§ **Exercise directions**
Would you copy out, exactly as written, each line from the one containing "of human ovarian" to the end of the records below?

** Supplied data follows **

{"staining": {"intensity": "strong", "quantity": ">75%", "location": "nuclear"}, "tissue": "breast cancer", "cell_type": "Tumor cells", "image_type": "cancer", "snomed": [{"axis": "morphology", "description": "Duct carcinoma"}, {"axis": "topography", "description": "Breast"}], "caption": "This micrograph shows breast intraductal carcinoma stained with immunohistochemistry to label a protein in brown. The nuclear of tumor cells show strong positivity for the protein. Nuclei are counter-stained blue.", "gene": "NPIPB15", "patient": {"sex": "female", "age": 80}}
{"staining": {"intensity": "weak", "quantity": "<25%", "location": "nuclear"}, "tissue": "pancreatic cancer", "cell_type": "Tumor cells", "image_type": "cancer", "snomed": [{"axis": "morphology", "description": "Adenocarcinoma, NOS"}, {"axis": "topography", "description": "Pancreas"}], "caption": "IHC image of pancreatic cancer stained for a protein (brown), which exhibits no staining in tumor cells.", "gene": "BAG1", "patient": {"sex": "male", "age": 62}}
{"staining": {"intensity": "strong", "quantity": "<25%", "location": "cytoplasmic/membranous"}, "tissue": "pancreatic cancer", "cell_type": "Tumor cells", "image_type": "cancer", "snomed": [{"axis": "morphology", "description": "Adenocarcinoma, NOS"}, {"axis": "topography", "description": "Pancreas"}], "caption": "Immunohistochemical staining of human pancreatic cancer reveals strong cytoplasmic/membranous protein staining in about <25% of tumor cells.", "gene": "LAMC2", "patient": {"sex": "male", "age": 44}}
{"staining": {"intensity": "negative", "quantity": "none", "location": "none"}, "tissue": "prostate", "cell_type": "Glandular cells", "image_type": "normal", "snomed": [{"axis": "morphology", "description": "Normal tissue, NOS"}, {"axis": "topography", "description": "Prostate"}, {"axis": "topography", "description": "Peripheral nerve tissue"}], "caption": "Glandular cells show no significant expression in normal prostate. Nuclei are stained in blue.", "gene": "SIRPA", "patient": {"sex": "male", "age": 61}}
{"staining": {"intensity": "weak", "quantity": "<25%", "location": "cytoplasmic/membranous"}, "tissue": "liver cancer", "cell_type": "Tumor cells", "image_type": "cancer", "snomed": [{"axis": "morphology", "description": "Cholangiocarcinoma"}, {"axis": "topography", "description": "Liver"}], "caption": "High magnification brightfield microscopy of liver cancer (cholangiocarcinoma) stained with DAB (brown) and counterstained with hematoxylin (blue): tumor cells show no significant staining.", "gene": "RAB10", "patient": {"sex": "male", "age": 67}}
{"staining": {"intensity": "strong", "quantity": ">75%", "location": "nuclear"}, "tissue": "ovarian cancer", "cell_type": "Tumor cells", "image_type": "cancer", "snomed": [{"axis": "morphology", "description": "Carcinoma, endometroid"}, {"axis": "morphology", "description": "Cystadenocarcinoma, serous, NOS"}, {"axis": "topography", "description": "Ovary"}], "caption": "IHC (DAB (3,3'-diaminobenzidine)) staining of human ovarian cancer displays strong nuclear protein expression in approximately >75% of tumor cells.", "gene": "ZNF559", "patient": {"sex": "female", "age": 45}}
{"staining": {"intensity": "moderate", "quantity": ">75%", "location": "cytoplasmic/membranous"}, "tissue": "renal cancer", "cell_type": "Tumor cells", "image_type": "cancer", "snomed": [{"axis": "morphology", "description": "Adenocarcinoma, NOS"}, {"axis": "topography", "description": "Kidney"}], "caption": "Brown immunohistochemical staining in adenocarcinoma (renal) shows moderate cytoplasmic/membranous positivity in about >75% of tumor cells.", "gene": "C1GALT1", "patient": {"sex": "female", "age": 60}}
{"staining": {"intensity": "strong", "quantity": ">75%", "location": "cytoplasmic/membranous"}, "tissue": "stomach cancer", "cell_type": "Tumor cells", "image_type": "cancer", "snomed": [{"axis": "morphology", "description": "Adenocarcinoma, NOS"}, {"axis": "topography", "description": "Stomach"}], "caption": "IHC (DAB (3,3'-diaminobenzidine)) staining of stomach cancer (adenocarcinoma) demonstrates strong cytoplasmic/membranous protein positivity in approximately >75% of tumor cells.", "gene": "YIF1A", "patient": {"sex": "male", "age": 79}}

** End of Supplied data **

§ **Result for this exercise**
{"staining": {"intensity": "strong", "quantity": ">75%", "location": "nuclear"}, "tissue": "ovarian cancer", "cell_type": "Tumor cells", "image_type": "cancer", "snomed": [{"axis": "morphology", "description": "Carcinoma, endometroid"}, {"axis": "morphology", "description": "Cystadenocarcinoma, serous, NOS"}, {"axis": "topography", "description": "Ovary"}], "caption": "IHC (DAB (3,3'-diaminobenzidine)) staining of human ovarian cancer displays strong nuclear protein expression in approximately >75% of tumor cells.", "gene": "ZNF559", "patient": {"sex": "female", "age": 45}}
{"staining": {"intensity": "moderate", "quantity": ">75%", "location": "cytoplasmic/membranous"}, "tissue": "renal cancer", "cell_type": "Tumor cells", "image_type": "cancer", "snomed": [{"axis": "morphology", "description": "Adenocarcinoma, NOS"}, {"axis": "topography", "description": "Kidney"}], "caption": "Brown immunohistochemical staining in adenocarcinoma (renal) shows moderate cytoplasmic/membranous positivity in about >75% of tumor cells.", "gene": "C1GALT1", "patient": {"sex": "female", "age": 60}}
{"staining": {"intensity": "strong", "quantity": ">75%", "location": "cytoplasmic/membranous"}, "tissue": "stomach cancer", "cell_type": "Tumor cells", "image_type": "cancer", "snomed": [{"axis": "morphology", "description": "Adenocarcinoma, NOS"}, {"axis": "topography", "description": "Stomach"}], "caption": "IHC (DAB (3,3'-diaminobenzidine)) staining of stomach cancer (adenocarcinoma) demonstrates strong cytoplasmic/membranous protein positivity in approximately >75% of tumor cells.", "gene": "YIF1A", "patient": {"sex": "male", "age": 79}}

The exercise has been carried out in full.